I've spent some time in Central American jungles, so I'm not just blowing smoke when I say the “jungles” around Panama City have a different character. (One of the funnier moments was when Luis was talking about the jungle animals, and he said there are moose, meaning “deer,” but he couldn't think of the word. “Well,” he said, “Panamanian moose.”) To me, the whole landscape looked like it had been clear-cut at some point in the past, so there were a lot more deciduous trees, and a much less dense understory. As we approached Las Uvas, about 100 km southwest of Panama City, entire mountainsides were being burned off.
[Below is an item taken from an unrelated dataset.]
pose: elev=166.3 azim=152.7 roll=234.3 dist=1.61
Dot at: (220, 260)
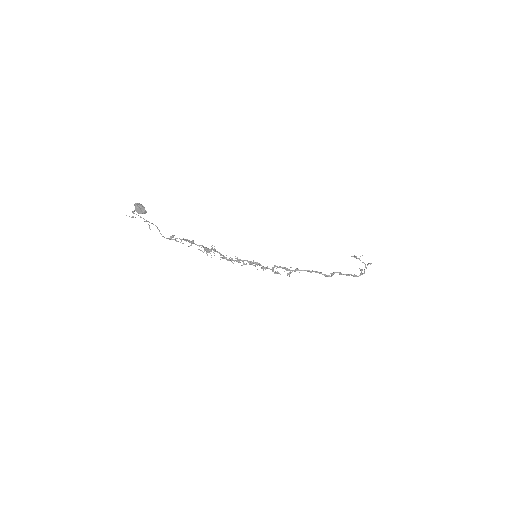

I don't know whether it was an intentional “controlled burn” or a wildfire, but since it was pretty close to inhabited areas, and there was no sign of firefighters, I'm guessing fires are a pretty common sight.

The coastal beaches away from the city are as beautiful as you'd expect. Too bad in the U.S. rush to build the canal infrastructure, they put sewers emptying into the ocean around Panama City. I understand a cleanup is underway, but they have a lot beach rehab to do. The 90-degree weather was beautiful and humid, with occasional sprinkles in the afternoon.

People always ask me, “So will you go back?” I probably won't, but not for the reasons people might think. There's an incredibly large world out there. I've seen a thimbleful of it. I've never been to Chile. I've never been on the African continent. I don't want to die ignorant, so I have a lot of traveling to do.